The opening scene was somewhat marred by a tendency to mumbled dialogue, and soon the soothsayer's catalytic warning: "Beware the Ides of March!" was all but drowned out by over-loud, cheesy music from the four-piece band (elsewhere performing nicely, and not over-used). Later when Caesar chides the soothsayer "The Ides of March are come," and receives the reply "Ay, Caesar, but not gone" the tone was throwaway rather than ominous. Nor was there much feeling of the action taking place within a big city – whether Rome or Washington DC – since, apart from a couple of fleeting off-stage crowd outbursts, background sound was notably absent until Mark Antony's funeral eulogy in Act III scene 2. Here, though, the persistent rumbustiousness of the street crowd was most effective.
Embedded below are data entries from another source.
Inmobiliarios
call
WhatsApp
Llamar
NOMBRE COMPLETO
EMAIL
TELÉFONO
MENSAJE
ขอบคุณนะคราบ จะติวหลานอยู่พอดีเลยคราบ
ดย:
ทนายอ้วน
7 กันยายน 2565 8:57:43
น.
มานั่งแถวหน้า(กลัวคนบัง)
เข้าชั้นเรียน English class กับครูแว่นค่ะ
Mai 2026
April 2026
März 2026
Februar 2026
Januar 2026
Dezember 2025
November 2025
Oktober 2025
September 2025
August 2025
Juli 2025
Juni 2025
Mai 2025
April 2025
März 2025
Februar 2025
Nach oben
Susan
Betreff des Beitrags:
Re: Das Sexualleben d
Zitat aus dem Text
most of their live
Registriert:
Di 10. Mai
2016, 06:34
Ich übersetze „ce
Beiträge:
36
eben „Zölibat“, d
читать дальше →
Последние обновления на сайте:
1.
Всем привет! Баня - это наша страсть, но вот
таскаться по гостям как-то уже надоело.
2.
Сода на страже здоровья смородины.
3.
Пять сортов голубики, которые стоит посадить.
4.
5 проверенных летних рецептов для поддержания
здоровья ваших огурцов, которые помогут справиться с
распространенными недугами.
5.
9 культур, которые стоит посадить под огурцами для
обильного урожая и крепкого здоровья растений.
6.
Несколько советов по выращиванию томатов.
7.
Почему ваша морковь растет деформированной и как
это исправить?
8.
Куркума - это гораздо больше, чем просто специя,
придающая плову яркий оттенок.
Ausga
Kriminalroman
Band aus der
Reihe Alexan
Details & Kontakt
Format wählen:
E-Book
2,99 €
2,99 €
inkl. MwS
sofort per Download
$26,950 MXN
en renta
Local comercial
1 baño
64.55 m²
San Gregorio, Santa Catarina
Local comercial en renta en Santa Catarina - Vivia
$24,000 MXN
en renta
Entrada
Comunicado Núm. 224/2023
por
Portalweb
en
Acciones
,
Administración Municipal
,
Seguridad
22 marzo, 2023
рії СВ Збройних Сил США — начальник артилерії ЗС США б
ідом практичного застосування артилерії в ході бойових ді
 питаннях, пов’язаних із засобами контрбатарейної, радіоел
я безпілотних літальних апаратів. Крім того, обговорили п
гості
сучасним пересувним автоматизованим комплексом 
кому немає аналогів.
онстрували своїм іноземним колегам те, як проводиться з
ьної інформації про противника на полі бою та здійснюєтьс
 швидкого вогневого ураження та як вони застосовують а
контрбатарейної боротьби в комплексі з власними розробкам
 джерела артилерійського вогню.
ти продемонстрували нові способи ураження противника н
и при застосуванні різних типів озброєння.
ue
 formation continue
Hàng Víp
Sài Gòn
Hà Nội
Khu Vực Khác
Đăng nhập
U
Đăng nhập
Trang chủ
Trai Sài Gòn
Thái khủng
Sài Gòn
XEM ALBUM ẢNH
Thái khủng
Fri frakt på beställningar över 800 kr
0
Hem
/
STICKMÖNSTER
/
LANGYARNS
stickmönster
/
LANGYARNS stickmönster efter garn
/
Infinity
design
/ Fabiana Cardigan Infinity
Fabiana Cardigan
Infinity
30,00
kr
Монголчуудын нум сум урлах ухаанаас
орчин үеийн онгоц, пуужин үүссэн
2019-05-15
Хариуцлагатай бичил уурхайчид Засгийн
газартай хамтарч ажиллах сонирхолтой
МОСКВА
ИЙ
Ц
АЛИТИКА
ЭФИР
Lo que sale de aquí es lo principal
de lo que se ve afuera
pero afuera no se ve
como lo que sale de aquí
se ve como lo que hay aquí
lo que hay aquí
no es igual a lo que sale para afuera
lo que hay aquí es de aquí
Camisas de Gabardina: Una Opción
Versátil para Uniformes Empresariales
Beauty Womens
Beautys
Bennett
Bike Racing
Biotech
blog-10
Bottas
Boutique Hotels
Jonny Wiles' Brutus maintained a surprisingly low profile throughout, from his discussion of the nature of honour in Act I to his musing over his received letter in Act II “Brutus, thou sleep’st. Awake, and see thyself”, and even in death at the end, slipping away almost apologetically. In the scene with his wife Portia, he was upstaged by the excellent Chloé Delanney, simultaneously fiery and touching, and both as Portia and Dardanius all alive even when still. Benedict Turvill also caught the eye and ear, boasting a pleasingly twangy S. Carolina accent as well as a ringing delivery. Jennifer Hurd's Caesar, a tall and potentially commanding figure, rather struggled to make an impact. Of course Caesar disappears, all but in spectral form, from the play by the halfway point, and is hardly the focal point of the drama despite his name being on the tin. But I'd have liked a bit more chagrin, if not agony of betrayal, for the "Et tu, Brute?" as the final thrust goes home, so as to back up verbally what was the satisfyingly gory mis en scène of the killing. Tom Ames' Antony looked the part of a US president, sleek and photogenic, and after a slow start he built up a fine incremental momentum in his famous oration over Caesar's corpse. Both Amelia Gabriel as Cassius and Max Cadman (last seen by me as a first-class Prince Hal) in a trio of roles showed flashes of intensity and also demonstrated decent technique for Shakespeare's blank verse - neither attribute quite as widespread among the rest of the cast as one might perhaps have wished.
While this was not a production of vintage quality, were the issues of energy and vocal delivery to be addressed for subsequent performances, I'm sure it would become a worthy addition to the OUDS Shakespeare canon.